_QUOTED TEXT_.
================================
Students will be able to discern the main idea/main point from a series of spoken acts.

Lesson Plan

Instruction/Modeling

1.  Start the lesson by telling students that you have something very important to tell them. So important, that you have to shut the door- close the windows and make sure no one else is listening.  (Do whatever you need to create a sense of immediacy/urgency).

2. Ask students if they have ever had to listened to very important information. Maybe mom telling them who would pick them up from school or their teacher explaining a classroom project. Ask them for examples of how they listen to important information.

   Solicit responses like ‘I listen quietly’, ‘I pay attention to what the person is saying’. Once you have established a norm for how you will listen for information, invited them to listen to your story.

3. After the room is ‘secured’ tell students your special news. For example tell them how afterschool today you are going to look for a brand new puppy. Describe the dog, floppy ears, wagging tail, color… but all the while emphasizing the importance that TODAY is the day that you will get your new dog.

4. After your story is over- tell them that you are just so excited about your afternoon, that you got carried away. Ask someone to tell you what the most important part your story was. (Accept all answers)

              As the responses pour in, make sure to capture them on chart paper or a white board.

4. When all the answers are on the board, examine them and ask the students to decide collectively which suggestions tell what the whole story was about. Circle those choices.

5. Re-read the choices that your class decided best talk about what the story was about. Tell them, that in reading and writing we call these ‘Main Ideas’. Tell them that a Main Idea: Is the basic point of a story. The main idea is point the author is making about the topic.

 

Checks for Understanding

1. Asking students how it is they listen for important information.

2. Asking students to provide a re-tell of your story.

3. Discerning, with class help, which suggestions capture the main point of the story and which are extra pieces of information.

 

Guided Practice

1. As we transition to guided practice I will tell students that they will each get a chance to practice picking out the main idea from information that they will listen to.

2. Divide the students into two groups by having the kids count themselves off as a 1 or a 2. (I used random selection for this, since it is a literacy activity that does not involve direct reading/reading skills).  Once the students are put into pairs I tell the students that they are going to work together to listen to a story, and then tell their other group member the main idea of the story.
================================
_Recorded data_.
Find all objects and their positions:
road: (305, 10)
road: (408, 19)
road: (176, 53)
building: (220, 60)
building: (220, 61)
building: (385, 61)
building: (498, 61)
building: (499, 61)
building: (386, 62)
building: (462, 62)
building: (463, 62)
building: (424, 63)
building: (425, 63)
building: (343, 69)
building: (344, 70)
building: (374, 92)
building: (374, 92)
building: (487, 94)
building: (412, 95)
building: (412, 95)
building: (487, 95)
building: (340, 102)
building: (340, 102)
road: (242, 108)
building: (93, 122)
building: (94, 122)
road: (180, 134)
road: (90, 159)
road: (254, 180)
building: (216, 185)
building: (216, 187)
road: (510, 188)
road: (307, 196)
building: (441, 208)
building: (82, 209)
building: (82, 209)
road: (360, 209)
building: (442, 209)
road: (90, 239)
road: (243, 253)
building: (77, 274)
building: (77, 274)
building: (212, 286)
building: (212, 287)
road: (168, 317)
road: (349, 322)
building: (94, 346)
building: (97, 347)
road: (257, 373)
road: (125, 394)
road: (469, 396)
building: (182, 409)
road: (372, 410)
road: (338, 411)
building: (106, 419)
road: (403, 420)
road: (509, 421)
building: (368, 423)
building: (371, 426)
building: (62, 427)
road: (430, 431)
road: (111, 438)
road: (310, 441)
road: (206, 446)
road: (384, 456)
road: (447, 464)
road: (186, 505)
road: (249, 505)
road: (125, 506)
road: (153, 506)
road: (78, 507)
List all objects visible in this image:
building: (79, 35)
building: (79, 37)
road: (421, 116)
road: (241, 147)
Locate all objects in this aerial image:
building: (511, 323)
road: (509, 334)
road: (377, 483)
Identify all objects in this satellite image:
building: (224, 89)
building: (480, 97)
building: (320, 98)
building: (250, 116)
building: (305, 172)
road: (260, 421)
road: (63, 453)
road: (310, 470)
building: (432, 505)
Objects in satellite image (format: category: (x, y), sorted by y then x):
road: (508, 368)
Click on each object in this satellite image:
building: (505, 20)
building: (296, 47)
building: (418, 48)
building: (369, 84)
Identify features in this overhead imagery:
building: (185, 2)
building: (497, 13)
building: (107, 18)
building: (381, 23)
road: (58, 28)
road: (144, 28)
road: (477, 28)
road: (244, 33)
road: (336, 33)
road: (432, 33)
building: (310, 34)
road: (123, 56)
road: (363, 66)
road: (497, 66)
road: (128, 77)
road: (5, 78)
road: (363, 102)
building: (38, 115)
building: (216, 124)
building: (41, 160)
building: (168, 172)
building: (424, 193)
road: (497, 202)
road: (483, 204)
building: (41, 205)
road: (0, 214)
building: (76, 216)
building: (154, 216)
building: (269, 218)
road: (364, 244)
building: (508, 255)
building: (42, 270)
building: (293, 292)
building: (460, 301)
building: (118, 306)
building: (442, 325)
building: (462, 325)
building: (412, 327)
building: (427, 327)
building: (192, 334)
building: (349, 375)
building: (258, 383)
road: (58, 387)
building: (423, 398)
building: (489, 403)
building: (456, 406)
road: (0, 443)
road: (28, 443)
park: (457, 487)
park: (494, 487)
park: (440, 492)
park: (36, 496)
================================
_TO BE DONE_.
Continue the main-idea lesson plan from the point where it stops.

_FINAL RESULT_.
4. Take all the ‘1’s to the back of the room and explain to them that they are going to listen to a story.  (I usually have a recording of a story that I play on my listening center, but it works just as a well to have a student helper read a passage to the group). This group will listen to the story and then discuss the story with their group. They will then decide on what the main parts of the story are.

5. While the ‘1’s group is listening to the story, the ‘2’s are up front with me. We are revisiting the suggestions and idea that the students gave me about the story I told about my dog. We are talking about which suggestions summarize the story and how the other suggestions help the story.

   ***This is a great place to start talking about details and the role they play in story development****

6. After the ‘1’s are done listening to story and discussing (I set a timer) I join the two groups together. I tell the 1s that they will have 30 seconds to tell the 2s the main idea of the story they just heard.

7. When this exchange is done, I rotate the groups. Now the ‘2s’ listen to a story , either at the listening center or read by another student. During this time I work with the ‘1’s. We are revisiting the suggestions and ideas that the students gave me about the story I told about my dog. We are talking about which suggestions summarize the story and how the other suggestions help the story.

8. With the class back together we work to create a working definition of main idea, and discuss ways to find it.

 

Checks for Understanding

1. Working with the small group examining the suggestions that students gave about the story I told at the start of the lesson.

2. Giving students the opportunity to listen to an orally story, develop an understanding of the main idea, and then share that main idea with their partners.

 

Independent Practice

Students will return to their desks and listen to a recording or reading of a short text/poem. After listening to the story the students will write down what they have determined is the main idea of the passage.

 

Exit Ticket/Assessment

See above.

 

Reflection

To make this lesson more relevant to kids and also being to introduce important themes such as authors purpose it would be interesting to use television/radio commercials as the audio text.

 

Potential Misunderstandings

1.     Students may confuse the notion of a main idea with that of a summary.

2.     Students may not understand that a main idea should encompass the basic point of the story.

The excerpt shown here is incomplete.